Work to complete = All of the data should be restated exactly as it stands.
Recorded information Block Start
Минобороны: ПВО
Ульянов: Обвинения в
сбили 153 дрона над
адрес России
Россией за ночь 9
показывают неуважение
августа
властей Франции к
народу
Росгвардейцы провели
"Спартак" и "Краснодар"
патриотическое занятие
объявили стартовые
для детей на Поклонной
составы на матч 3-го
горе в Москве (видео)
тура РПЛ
Recorded information Block End
Answer below =
Минобороны: ПВО
Ульянов: Обвинения в
сбили 153 дрона над
адрес России
Россией за ночь 9
показывают неуважение
августа
властей Франции к
народу
Росгвардейцы провели
"Спартак" и "Краснодар"
патриотическое занятие
объявили стартовые
для детей на Поклонной
составы на матч 3-го
горе в Москве (видео)
тура РПЛ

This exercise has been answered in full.